Paris, le mercredi 27 juillet 2016 – La naloxone s’est imposée depuis plusieurs années comme un traitement essentiel des overdoses d’opiacés. Cependant, en France, la naloxone injectable n’est utilisée que dans un strict cadre médical. D’autres pays ont choisi d’élargir l’accès à ce traitement, en proposant notamment des "kits" contenant une dose de naloxone injectable aux toxicomanes. C’est le cas par exemple dans certains états des Etats-Unis, en Espagne (notamment à Barcelone) ou au Danemark. La facilité d’accès à ce produit aux Etats-Unis a d’ailleurs récemment atteint un nouveau pallier avec l’annonce faite par une chaîne de pharmacie au Texas de sa volonté de distribuer le traitement sans ordonnance. L’arrivée sur le marché d’un spray nasal de naloxone Nalscue doit contribuer à favoriser cette tendance.

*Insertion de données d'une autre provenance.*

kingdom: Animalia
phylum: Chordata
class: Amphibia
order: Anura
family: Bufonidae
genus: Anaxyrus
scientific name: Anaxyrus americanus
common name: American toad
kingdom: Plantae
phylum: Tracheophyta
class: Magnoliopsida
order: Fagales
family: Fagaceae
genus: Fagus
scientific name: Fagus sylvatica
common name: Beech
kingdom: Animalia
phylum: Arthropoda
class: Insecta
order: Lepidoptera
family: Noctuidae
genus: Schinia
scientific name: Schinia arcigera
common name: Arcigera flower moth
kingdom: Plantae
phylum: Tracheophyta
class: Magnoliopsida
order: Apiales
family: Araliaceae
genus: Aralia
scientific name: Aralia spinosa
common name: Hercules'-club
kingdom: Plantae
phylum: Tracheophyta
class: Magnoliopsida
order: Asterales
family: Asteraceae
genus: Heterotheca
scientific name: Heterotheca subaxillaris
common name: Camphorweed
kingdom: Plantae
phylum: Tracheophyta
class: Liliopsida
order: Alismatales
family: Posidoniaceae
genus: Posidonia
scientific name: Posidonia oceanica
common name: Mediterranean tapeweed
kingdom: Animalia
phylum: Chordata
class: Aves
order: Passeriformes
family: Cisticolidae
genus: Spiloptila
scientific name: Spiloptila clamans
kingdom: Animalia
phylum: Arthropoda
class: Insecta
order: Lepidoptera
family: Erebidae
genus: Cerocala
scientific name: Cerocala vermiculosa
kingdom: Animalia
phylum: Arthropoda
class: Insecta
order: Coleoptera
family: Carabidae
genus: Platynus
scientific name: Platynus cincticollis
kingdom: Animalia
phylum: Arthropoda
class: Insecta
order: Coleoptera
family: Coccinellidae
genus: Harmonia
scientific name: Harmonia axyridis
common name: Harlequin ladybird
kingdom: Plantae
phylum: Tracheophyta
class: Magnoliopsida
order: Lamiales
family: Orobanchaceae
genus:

Prescription contrôlée, délivrance mesurée
En France, sous l’impulsion notamment de la mise au point de ce spray nasal et de l’invitation lancée en 2014 par l’Organisation mondiale de la Santé (OMS) à agir dans ce sens, une réflexion s’est engagée il y a plusieurs mois autour de l’élargissement de l’accès à la naloxone.
Le groupe Traitements et Réduction des Risques en Addictologie (T2RA) mis en place par la Direction générale de la Santé (DGS) et présidé par le docteur William Lowenstein s’est ainsi penché sur le sujet. Ses conclusions incitent aujourd’hui l’Agence nationale de sécurité du médicament (ANSM) à octroyer une Autorisation temporaire d’utilisation (ATU) à Nalscue. Le traitement, pourra donc être prescrit à toute personne « présentant un risque de surdosage aux opioïdes », par « les médecins exerçant en Centres de soins, d’accompagnement et de prévention en addictologie (CSAPA), en service d’addictologie à l’hôpital, en service des urgences, dans tout autre service bénéficiant de l’intervention d’une équipe de liaison et de soins en addictologie (ELSA) et en unité sanitaire en milieu pénitentiaire ». La délivrance sera réservée aux pharmacies à usage intérieur (PUI).
Formation nécessaire
L’ANSM insiste encore sur le fait que Nascue (seule spécialité à base de naloxone disponible en France pour un usage en dehors du cadre médical) ne peut se substituer aux soins d’urgence. Son utilisation, dans le cadre de l’ATU de cohorte nécessite une formation « sur la conduite à tenir devant une surdose aux opioïdes et sur les modalités d’utilisation de Nalscue ». Les patients devront également porter sur eux une carte indiquant qu’ils sont inclus dans une « ATU de cohorte » et rappelant les indications et l’utilisation du traitement. L’importance de ces modalités et surtout de la formation a été mise en évidence par plusieurs études qui ont souligné combien l’éducation permettait d’optimiser les bons résultats obtenus grâce à la naloxone.
Sauver des vies
Les strictes précautions imposées par l’ANSM sont éloignées de la libéralisation américaine et pourraient empêcher la naloxone de connaître la pleine efficacité observée dans d’autres pays. La prudence est néanmoins de mise face à une population particulièrement "fragile". Idéologiquement, la question est également délicate. Certains aux Etats-Unis se sont ainsi opposés à la diffusion trop large d’un traitement pouvant induire la fausse idée d’une absence de risques. Mais les spécialistes de l’addiction rappellent que les toxicomanes acceptent pour la plupart l’idée de mettre leur vie en danger et jugent au contraire que la naloxone peut permettre d’entraîner des patients sur la voie du sevrage. Les études suggèrent en effet qu’après une overdose, 10 à 20 % des toxicomanes connaissent une prise de conscience qui les incite à entrer dans une démarche de soins.
Pour l’heure, les associations de lutte contre les addictions qui militaient depuis plusieurs mois pour l’arrivée de ce produit en France se félicitent de cette décision. Il s’agit ainsi aux yeux du patron de SOS Addictions, William Lowenstein d’ « Une bonne nouvelle pour sauver des vies dans cette période qui s’acharne à les massacrer » a-t-il écrit au journaliste Jean-Yves Nau.